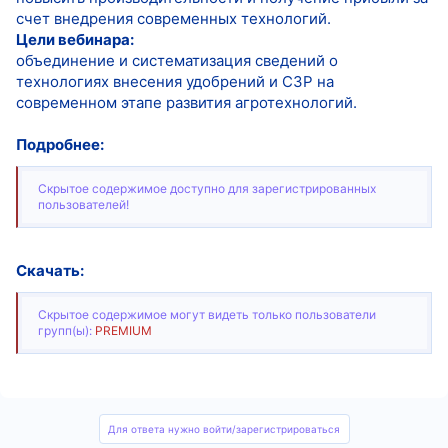
счет внедрения современных технологий.
Цели вебинара:
объединение и систематизация сведений о
технологиях внесения удобрений и СЗР на
современном этапе развития агротехнологий.
Подробнее:
Скрытое содержимое доступно для зарегистрированных
пользователей!
Скачать:
Скрытое содержимое могут видеть только пользователи
групп(ы):
PREMIUM
Для ответа нужно войти/зарегистрироваться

........

■ **Exercise**
Pull out the text read from the records and reproduce it line for line with no changes, leaving the pictures out of your answer.

■ **Output for this exercise**
счет внедрения современных технологий.
Цели вебинара:
объединение и систематизация сведений о
технологиях внесения удобрений и СЗР на
современном этапе развития агротехнологий.
Подробнее:
Скрытое содержимое доступно для зарегистрированных
пользователей!
Скачать:
Скрытое содержимое могут видеть только пользователи
групп(ы):
PREMIUM
Для ответа нужно войти/зарегистрироваться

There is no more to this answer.